**Brief:**
Answer these questions from the figure caption on the CDKN2B-AS1/miR-122-5p/P4HA1 axis:
1. Which two internal controls were used in the RT-qPCR detection of transfection efficiency?
2. Which assay was used to assess cell viability?
3. Which experiment was used to measure cell migration?

**Document text:**
═══
Fig. 5.

The effects of CDKN2B-AS1/miR-122-5p/P4HA1 axis on the viability and migration of thyroid cancer cells.(A–D) RT-qPCR was used to detect the transfection efficiency of miR-122-5p inhibitor (I) and shRNA-targeted P4HA1 (sh-P4HA1), with U6 and GAPDH serving as internal controls.(E–F) After 24 or 48 h of co-culture of exosomes and recipient cells, the effect of CDKN2B-AS1/miR-122-5p/P4HA1 on cell viability was assessed by CCK-8 assay.(G–H) Cell migration in each group was measured by wound healing experiment. ∗∗∗p < 0.001 vs. IC (inhibitor control) + sh-NC; ^###p < 0.001 vs. IC + sh-P4HA1; ^ˆˆˆp < 0.001 vs. I + sh-NC; ^&p < 0.05, ^&&p < 0.01, ^&&&p < 0.001 vs. control (No transfection); ^θp < 0.05, ^θθθp < 0.001 vs. sh-CDKN2B-AS1 (CSCs) (transfected into CSCs); ^△p < 0.05, ^△△p < 0.01, ^△△△p < 0.001 vs. I (transfected into recipient thyroid cancer cells); ^†p < 0.05, ^††p < 0.01, ^†††p < 0.001 vs. sh-P4HA1 (transfected into recipient thyroid cancer cells).
═══
Saved data entries
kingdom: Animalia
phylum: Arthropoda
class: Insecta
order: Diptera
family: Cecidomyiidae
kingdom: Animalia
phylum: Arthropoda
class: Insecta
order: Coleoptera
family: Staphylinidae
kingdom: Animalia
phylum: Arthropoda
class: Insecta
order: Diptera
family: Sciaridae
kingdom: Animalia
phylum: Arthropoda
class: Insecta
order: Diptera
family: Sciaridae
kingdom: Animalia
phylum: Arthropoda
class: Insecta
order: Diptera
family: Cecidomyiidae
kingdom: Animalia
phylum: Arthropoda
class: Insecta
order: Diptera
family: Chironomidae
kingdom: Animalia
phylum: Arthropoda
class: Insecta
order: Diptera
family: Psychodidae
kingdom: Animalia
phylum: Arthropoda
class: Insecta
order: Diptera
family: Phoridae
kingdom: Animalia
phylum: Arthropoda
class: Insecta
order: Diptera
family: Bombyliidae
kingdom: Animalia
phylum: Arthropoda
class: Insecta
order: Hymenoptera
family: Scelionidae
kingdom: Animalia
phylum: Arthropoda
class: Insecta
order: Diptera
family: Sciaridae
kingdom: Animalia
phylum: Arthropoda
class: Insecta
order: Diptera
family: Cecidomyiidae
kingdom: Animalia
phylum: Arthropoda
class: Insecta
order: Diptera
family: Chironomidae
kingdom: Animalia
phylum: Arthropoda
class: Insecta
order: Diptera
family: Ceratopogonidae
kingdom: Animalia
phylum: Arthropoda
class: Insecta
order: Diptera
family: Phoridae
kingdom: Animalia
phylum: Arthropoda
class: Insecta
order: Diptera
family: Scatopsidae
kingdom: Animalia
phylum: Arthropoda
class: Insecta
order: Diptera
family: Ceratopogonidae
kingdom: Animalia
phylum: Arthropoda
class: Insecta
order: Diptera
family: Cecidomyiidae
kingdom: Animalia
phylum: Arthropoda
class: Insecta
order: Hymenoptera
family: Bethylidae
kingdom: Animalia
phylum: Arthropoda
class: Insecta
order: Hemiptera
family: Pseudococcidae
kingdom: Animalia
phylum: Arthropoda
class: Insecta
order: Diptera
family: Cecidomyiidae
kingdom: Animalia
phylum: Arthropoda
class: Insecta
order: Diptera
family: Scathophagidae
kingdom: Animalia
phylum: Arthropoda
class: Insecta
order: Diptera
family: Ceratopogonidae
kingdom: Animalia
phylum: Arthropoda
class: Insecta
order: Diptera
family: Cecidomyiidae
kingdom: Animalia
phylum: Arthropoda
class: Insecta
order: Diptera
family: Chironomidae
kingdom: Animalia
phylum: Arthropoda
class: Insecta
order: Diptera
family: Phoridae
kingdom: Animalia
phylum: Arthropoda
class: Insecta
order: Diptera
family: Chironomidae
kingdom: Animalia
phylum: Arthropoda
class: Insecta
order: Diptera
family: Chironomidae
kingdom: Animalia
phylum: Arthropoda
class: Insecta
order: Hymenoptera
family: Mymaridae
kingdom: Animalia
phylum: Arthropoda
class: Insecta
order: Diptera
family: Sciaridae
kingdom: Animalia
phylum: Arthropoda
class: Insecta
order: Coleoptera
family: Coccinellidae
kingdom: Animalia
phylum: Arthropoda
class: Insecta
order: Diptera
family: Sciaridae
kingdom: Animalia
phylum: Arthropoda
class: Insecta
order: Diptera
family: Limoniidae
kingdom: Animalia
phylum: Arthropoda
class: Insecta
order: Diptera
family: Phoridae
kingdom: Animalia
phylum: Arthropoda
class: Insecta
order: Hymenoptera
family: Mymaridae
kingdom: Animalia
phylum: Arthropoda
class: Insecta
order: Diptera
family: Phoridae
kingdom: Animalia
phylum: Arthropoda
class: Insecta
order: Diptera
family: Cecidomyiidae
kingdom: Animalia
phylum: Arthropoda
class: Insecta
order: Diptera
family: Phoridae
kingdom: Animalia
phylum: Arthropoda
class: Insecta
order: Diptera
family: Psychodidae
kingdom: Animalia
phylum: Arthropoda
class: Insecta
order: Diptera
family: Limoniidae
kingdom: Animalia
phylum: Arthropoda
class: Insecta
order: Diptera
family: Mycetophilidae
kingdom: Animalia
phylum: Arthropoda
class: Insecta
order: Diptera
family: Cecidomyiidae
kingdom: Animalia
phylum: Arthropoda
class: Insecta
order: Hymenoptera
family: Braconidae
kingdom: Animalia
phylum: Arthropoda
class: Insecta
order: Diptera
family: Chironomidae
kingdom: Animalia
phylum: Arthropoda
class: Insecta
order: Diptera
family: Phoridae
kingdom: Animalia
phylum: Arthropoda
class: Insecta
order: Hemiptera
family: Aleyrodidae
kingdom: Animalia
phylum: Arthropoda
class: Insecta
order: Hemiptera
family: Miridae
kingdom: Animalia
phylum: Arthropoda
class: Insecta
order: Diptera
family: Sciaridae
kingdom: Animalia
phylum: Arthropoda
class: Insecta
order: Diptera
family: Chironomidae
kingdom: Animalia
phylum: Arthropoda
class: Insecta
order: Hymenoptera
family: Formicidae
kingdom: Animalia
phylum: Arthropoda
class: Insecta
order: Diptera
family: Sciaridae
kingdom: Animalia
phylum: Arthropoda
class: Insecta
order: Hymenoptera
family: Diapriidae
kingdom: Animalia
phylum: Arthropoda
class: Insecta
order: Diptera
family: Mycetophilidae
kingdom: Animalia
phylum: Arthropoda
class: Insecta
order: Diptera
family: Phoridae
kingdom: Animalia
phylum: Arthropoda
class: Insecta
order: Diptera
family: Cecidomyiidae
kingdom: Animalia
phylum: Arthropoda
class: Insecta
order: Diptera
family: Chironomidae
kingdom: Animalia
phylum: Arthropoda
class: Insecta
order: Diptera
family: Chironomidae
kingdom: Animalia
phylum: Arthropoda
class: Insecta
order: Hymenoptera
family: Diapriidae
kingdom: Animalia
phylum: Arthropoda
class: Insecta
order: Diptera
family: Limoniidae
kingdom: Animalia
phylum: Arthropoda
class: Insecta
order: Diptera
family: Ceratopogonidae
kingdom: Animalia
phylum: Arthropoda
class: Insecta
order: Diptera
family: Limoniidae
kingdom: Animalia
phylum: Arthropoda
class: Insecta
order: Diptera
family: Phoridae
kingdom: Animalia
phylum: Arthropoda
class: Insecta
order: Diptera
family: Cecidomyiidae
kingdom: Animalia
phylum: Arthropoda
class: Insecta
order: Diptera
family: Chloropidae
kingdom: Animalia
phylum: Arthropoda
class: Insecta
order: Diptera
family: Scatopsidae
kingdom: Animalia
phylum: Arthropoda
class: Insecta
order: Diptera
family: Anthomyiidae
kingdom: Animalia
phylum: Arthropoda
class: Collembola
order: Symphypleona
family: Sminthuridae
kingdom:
═══
**Answer space:**
1. U6 and GAPDH.
2. The CCK-8 assay.
3. The wound healing experiment.